Malapari, Harapan Bioenergi dari Lembata untuk Masa Depan Berkelanjutan

Bimo Aria Fundrika

Senin, 16 Juni 2025 | 12:40 WIB
Malapari, Harapan Bioenergi dari Lembata untuk Masa Depan Berkelanjutan
Malapari untuk Bioenergi. (Dok. Istimewa)

Suara.com - Di tengah perubahan iklim yang semakin nyata, harapan tumbuh dari tanah Kabupaten Lembata, Nusa Tenggara Timur. Sebuah kolaborasi strategis antara Badan Riset dan Inovasi Nasional (BRIN) dan PT BATARA menghadirkan solusi yang tak hanya bersifat ekologis, tetapi juga menjanjikan masa depan ekonomi dan energi berkelanjutan.

Lewat program riset terapan, kedua pihak mendorong pemanfaatan tanaman Pongamia pinnata atau Malapari sebagai jawaban atas dua tantangan sekaligus, rehabilitasi lahan kering dan pengembangan bioenergi.

Inisiatif ini resmi dimulai pada Rabu (4/6) dengan penanaman perdana 500 bibit Malapari oleh PT Radiant Utama dan PT BATARA.

Penanaman tersebut bukan sekadar simbolik. Ia menjadi awal dari pembentukan Laboratorium Iklim Berbasis Komunitas, pusat pengamatan, riset, dan pemberdayaan masyarakat.

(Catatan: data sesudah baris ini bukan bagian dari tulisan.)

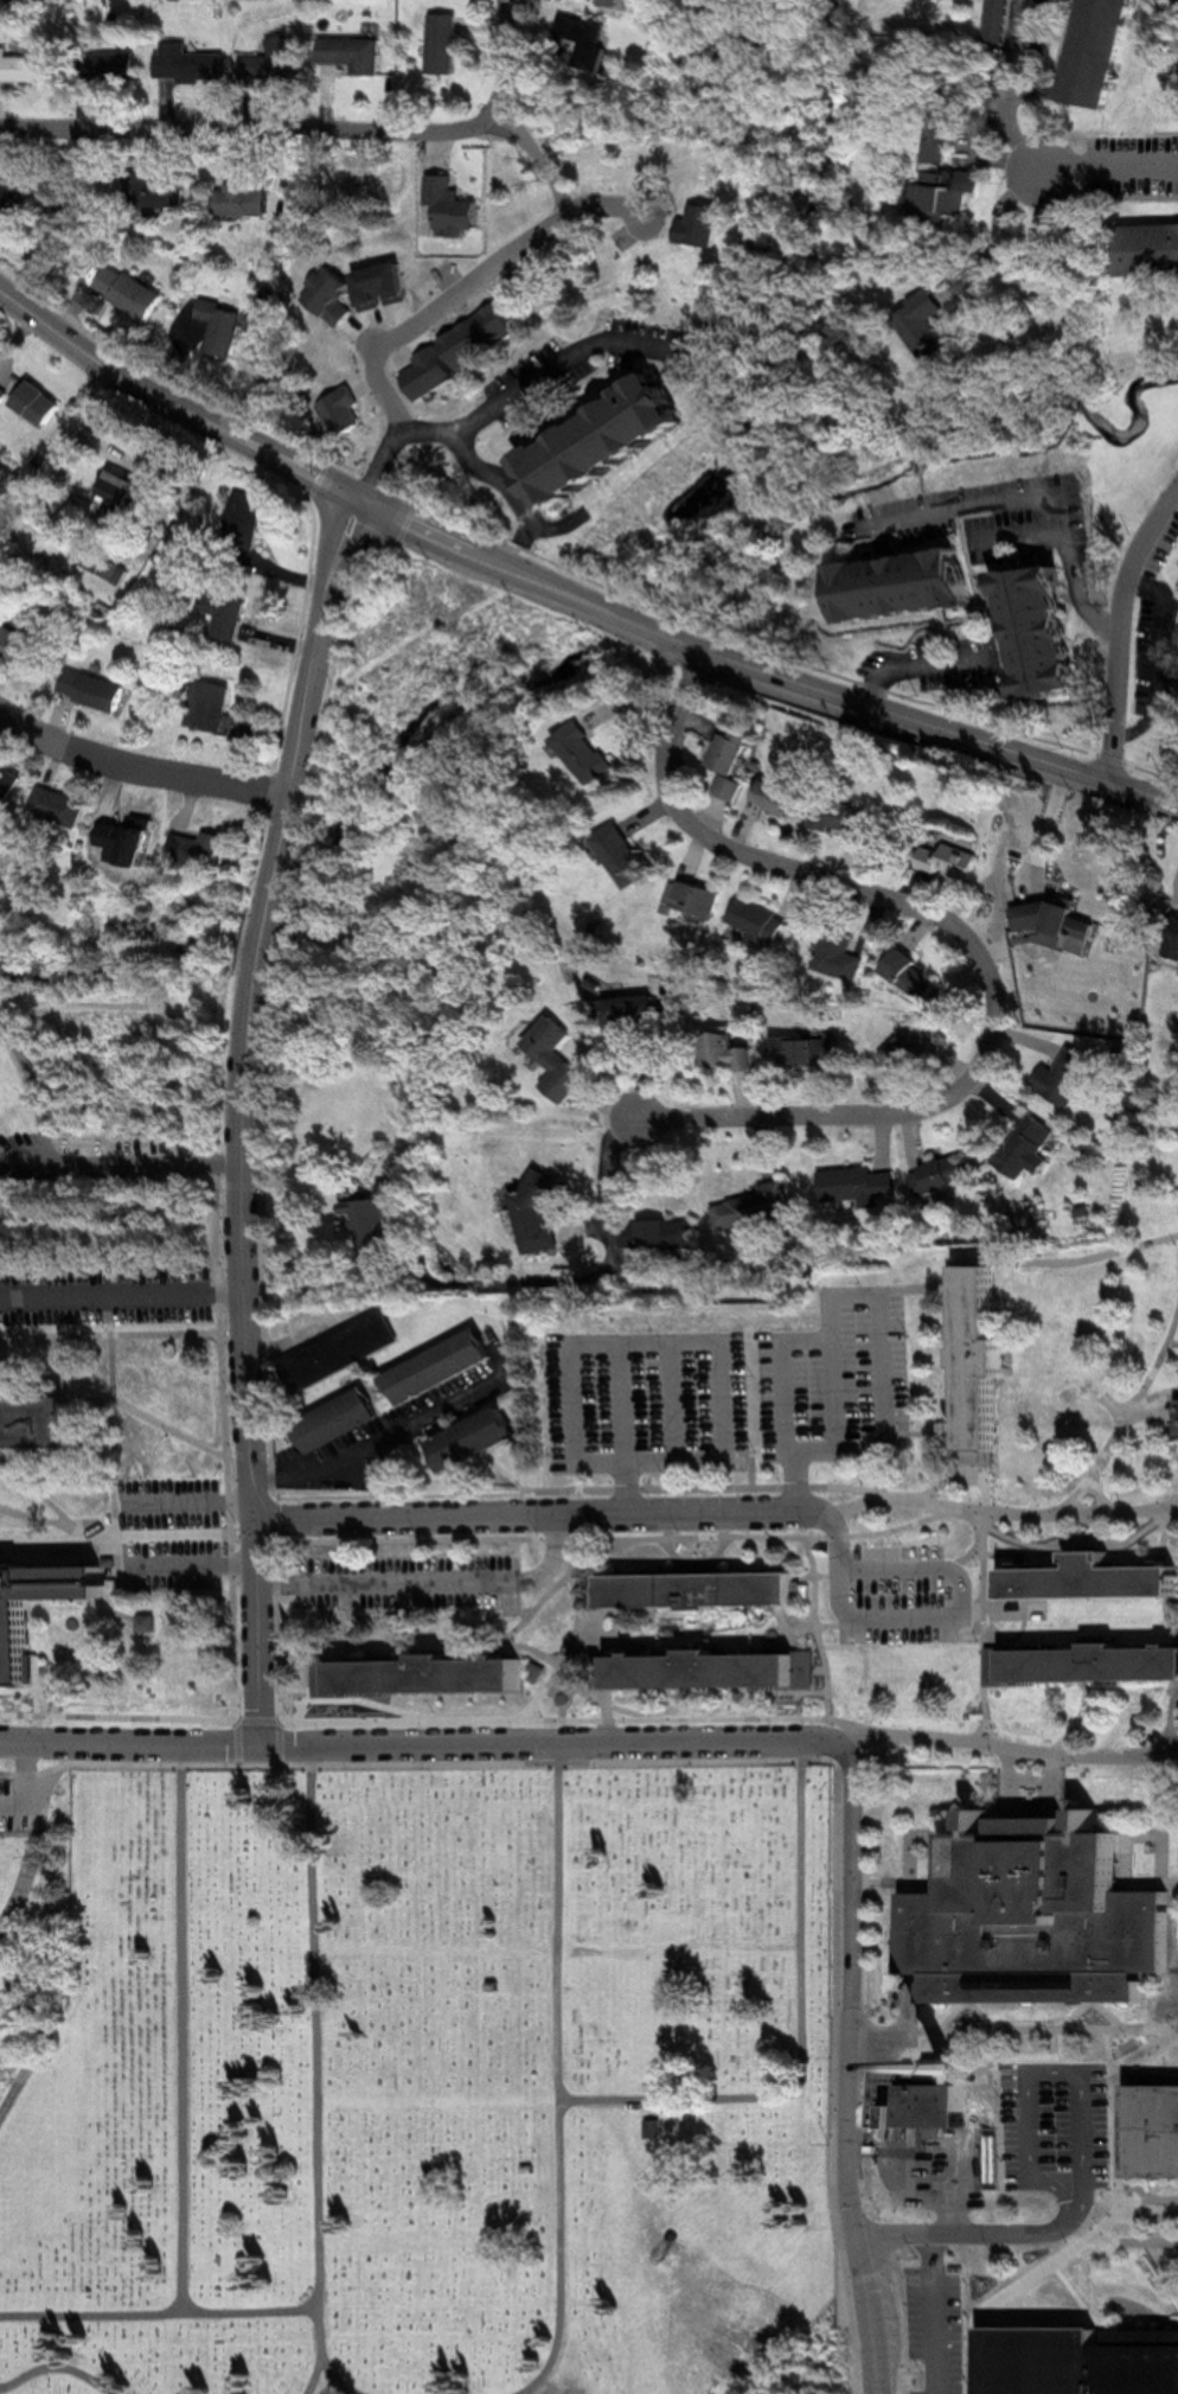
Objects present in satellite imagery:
building: (1000, 21)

Tujuannya untuk membekali masyarakat dengan pengetahuan dan keterlibatan langsung dalam menghadapi perubahan iklim.

Ilustrasi ramah lingkungan (pixabay.com)
Ilustrasi ramah lingkungan (pixabay.com)

"Penanaman Malapari ini adalah tonggak awal untuk membangun ekosistem riset terapan yang berdampak nyata bagi masyarakat. BRIN berkomitmen mendampingi dari sisi ilmiah agar upaya ini menghasilkan inovasi yang relevan dan berkelanjutan," kata Kepala Pusat Riset Botani Terapan BRIN.M. Imam Surya, seperti dikutip dari situs resmi BRIN. 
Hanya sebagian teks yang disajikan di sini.